在关于 goroutine 调度的文章中，除了在 wg.Wait() 之前开一个空 goroutine，作者还给出了哪种解决方案？

[正文部分]

Blog-detail

由一个问题引发的 goroutine 相关源码的探究

编辑时间：2019-09-06 09:59:56 作者：lmc 浏览量：6146

在 Go 语言中文网微信群有人问了这么一个问题，如下代码：

const N = 26

func main() {
 const GOMAXPROCS = 1
 runtime.GOMAXPROCS(GOMAXPROCS)
 var wg sync.WaitGroup
 wg.Add(2 * N)
 for i := 0; i < N; i++ {
  go func(i int) {
   defer wg.Done()
   fmt.Printf("%c", 'a'+i)
  }(i)

  go func(i int) {
   defer wg.Done()
   fmt.Printf("%c", 'A'+i)
  }(i)
 }
 wg.Wait()
}

问题：

为什么输出是 ZaAbBcCdDeEfFgGhHiIjJkKlLmMnNoOpPqQrRsStTuUvVwWxXyYz，而不是 aAbBcCdDeEfFgGhHiIjJkKlLmMnNoOpPqQrRsStTuUvVwWxXyYzZ
如果想要输出 aAbBcCdDeEfFgGhHiIjJkKlLmMnNoOpPqQrRsStTuUvVwWxXyYzZ，怎么做？

一看，这是个涉及到 goroutine 调度的问题。这里郑重警示：实际中，不要依赖任何调度器的调度顺序！当然，作为学习，我们可以来研究一下该问题。

解决方案

根据现象，我们可以容易的想到如下很“奇葩”的解决方案，即在 wg.Wait() 之前开一个空 goroutine：

go func(){}()

除了这种方案，还有一种方案，那就是在 wg.Wait() 之前 Sleep，时间长短无所谓：

time.Sleep(1e9)

为什么会这样？

该问题和解决方案都着实让人困惑。下面就让我们一步步来揭示其中的原因。

简单的例子

我们通过一个简单的示例来猜测创建 goroutine 的顺序和执行 goroutine 的顺序的关系。也就是说，维护的是一个栈还是队列，亦或是其他的？

func main() {
 // 为了验证问题，该句是必须的
 runtime.GOMAXPROCS(1)

 var wg sync.WaitGroup

 wg.Add(2)

 // goroutine 1
 go func() {
  defer wg.Done()
  fmt.Println("first goroutine")
 }()

 // goroutine 2
 go func() {
  defer wg.Done()
  fmt.Println("second goroutine")
 }()

 wg.Wait()
}

可运行源码地址：https://play.studygolang.com/p/9UvaxWtMNNY

执行以上代码，输出：

second goroutine
first goroutine

如果调整两个 goroutine 的顺序，再执行，发现输出是：

first goroutine
second goroutine

由此似乎可以得出结论：goroutine 队列是后进先出。

[/正文部分]
[可用数据]

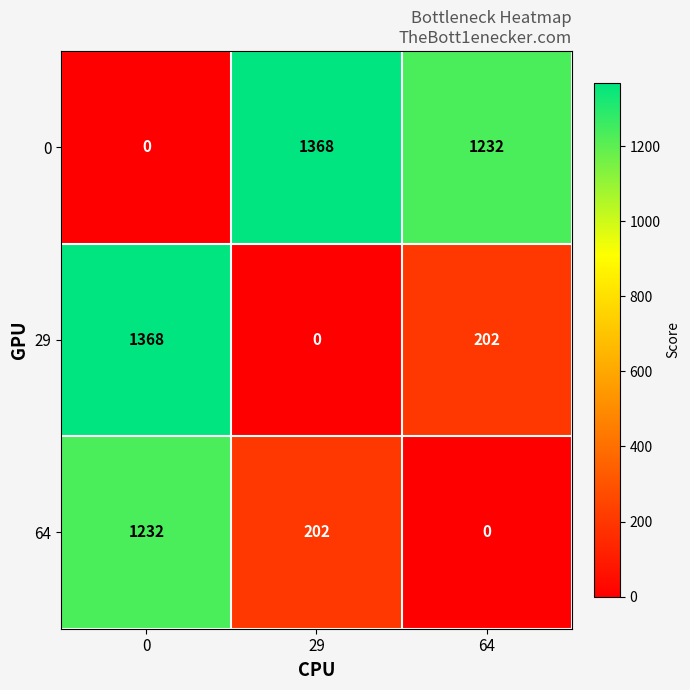

Where does the 0 series first go above 1232?

29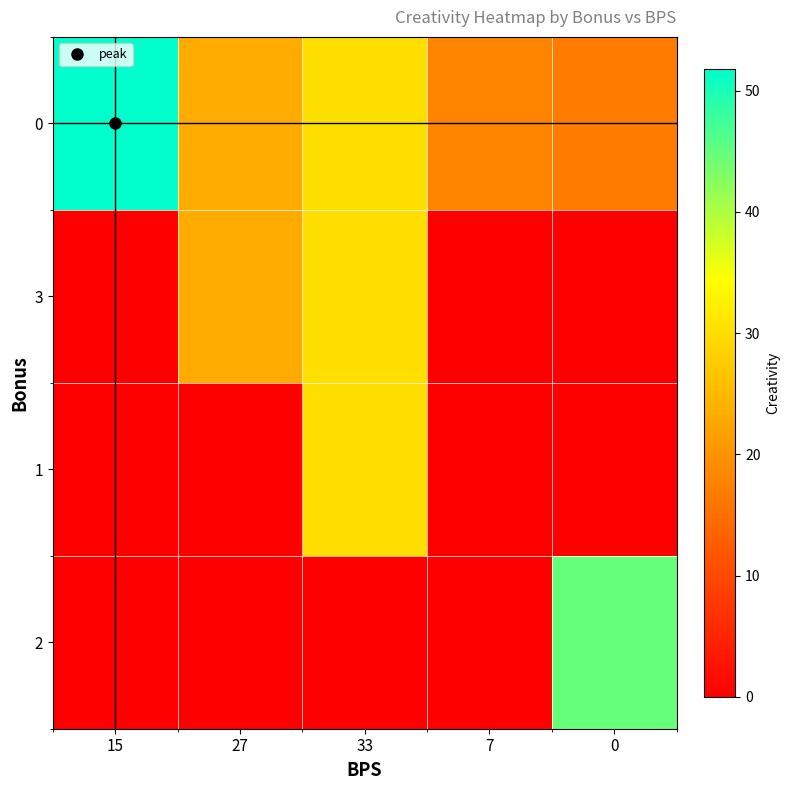

Rank the series at 27 from highest to lowest value.

0, 3, 1, 2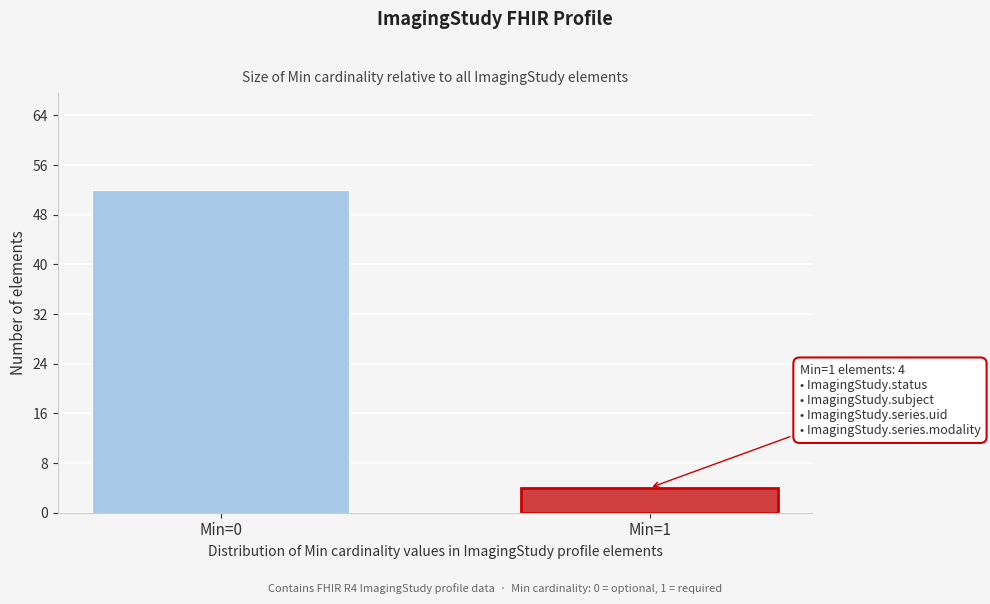

Reading left to right, list all the values displayed in this chart.

52	4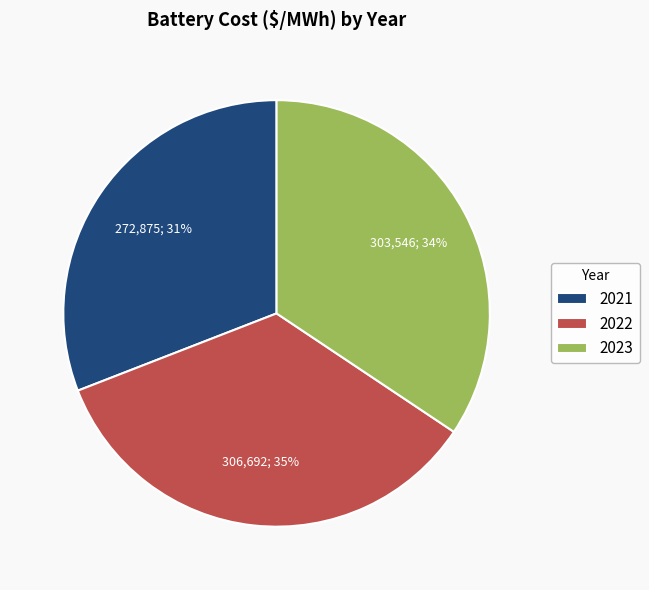

Combined, do 2021 and 2023 account for over 50%?

Yes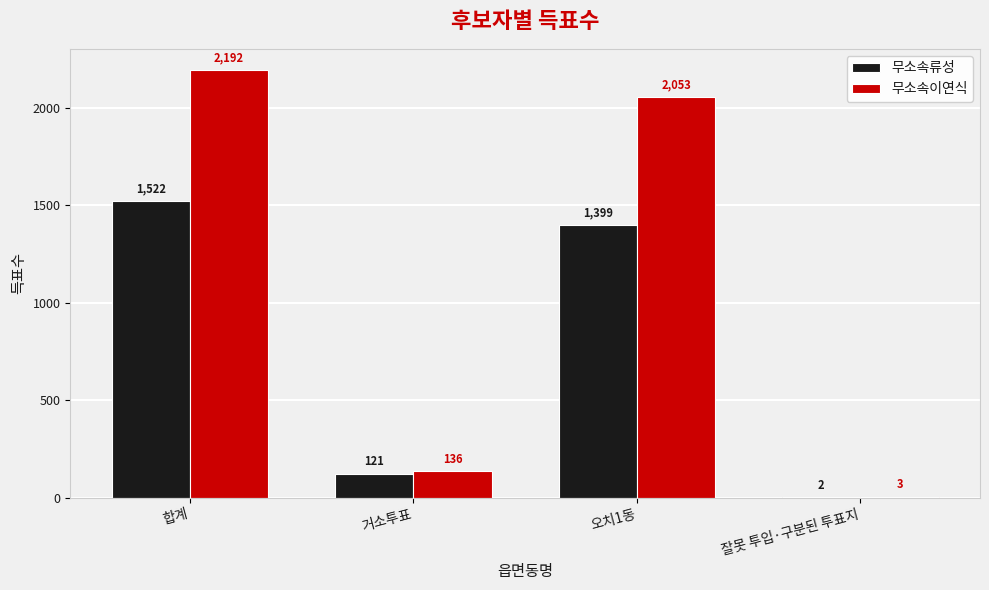

Reading right to left, list all the values displayed in this chart.

무소속류성: 잘못 투입·구분된 투표지=2	오치1동=1399	거소투표=121	합계=1522
무소속이연식: 잘못 투입·구분된 투표지=3	오치1동=2053	거소투표=136	합계=2192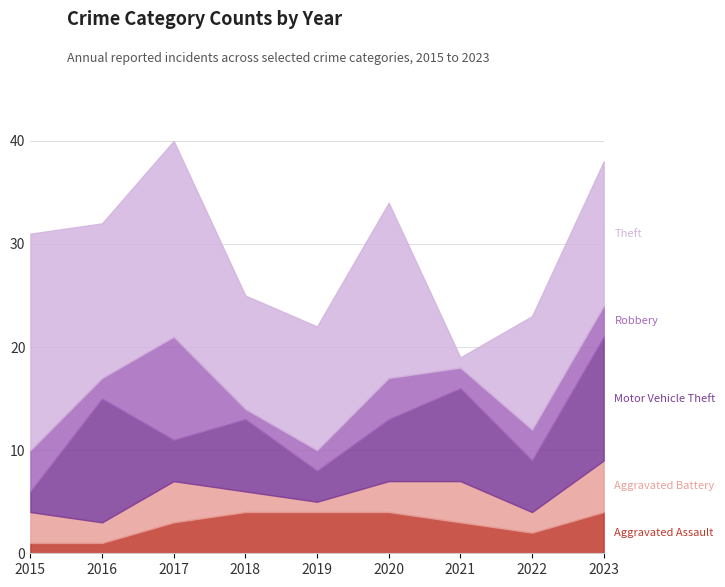

The value of Aggravated Battery at 2017 is 4. True or false?

True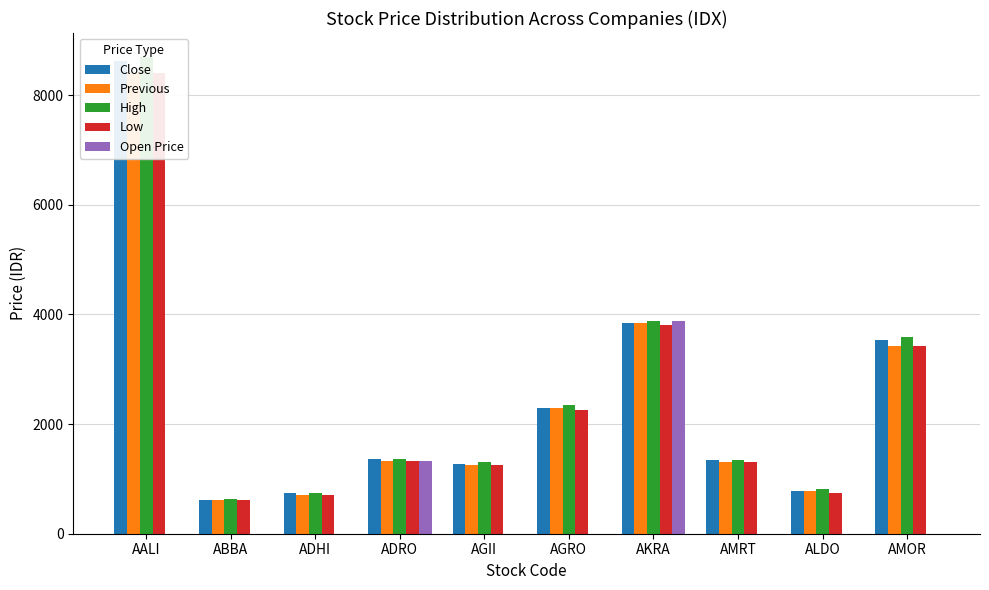

What are all the series names shown in the legend?

Close, Previous, High, Low, Open Price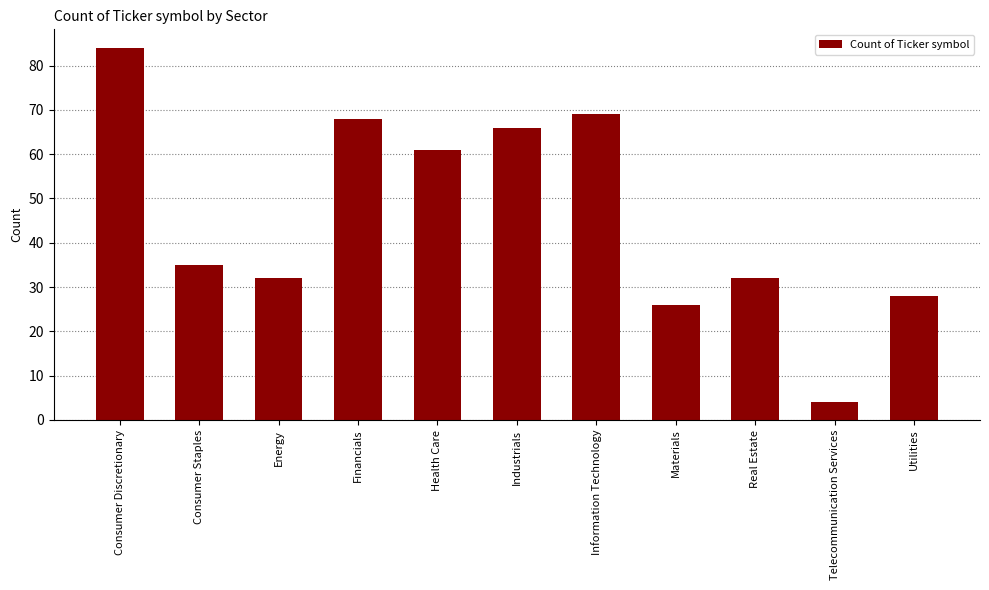

Read the value at Telecommunication Services.

4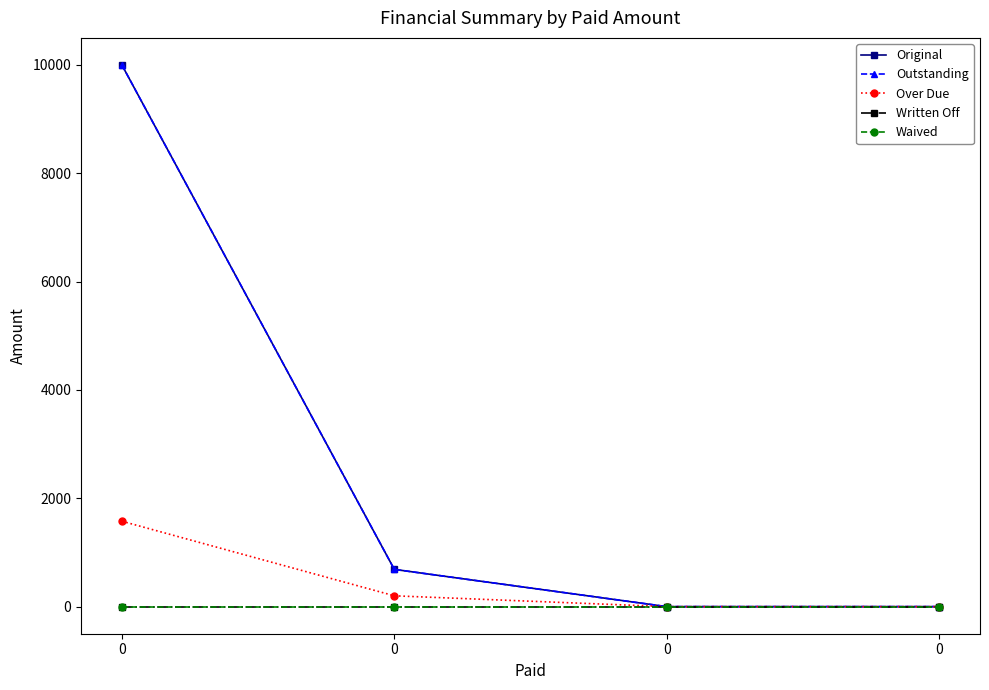

Does the chart have visible grid lines?

No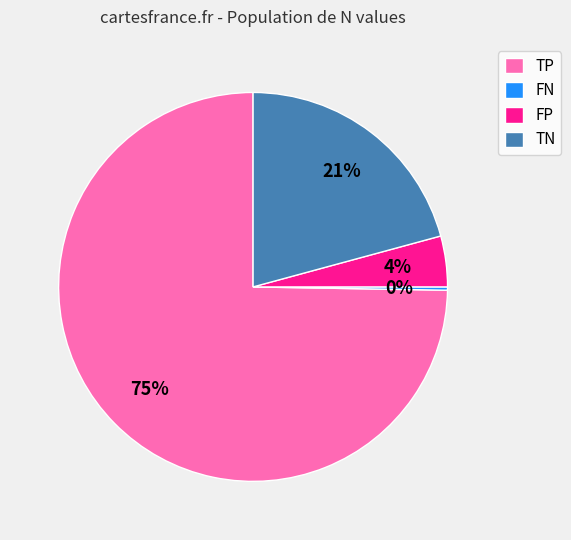

To the nearest percent, what percentage of the pie is TP?

75%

[/可用数据]

任务答案 → 在 wg.Wait() 之前 Sleep，时间长短无所谓。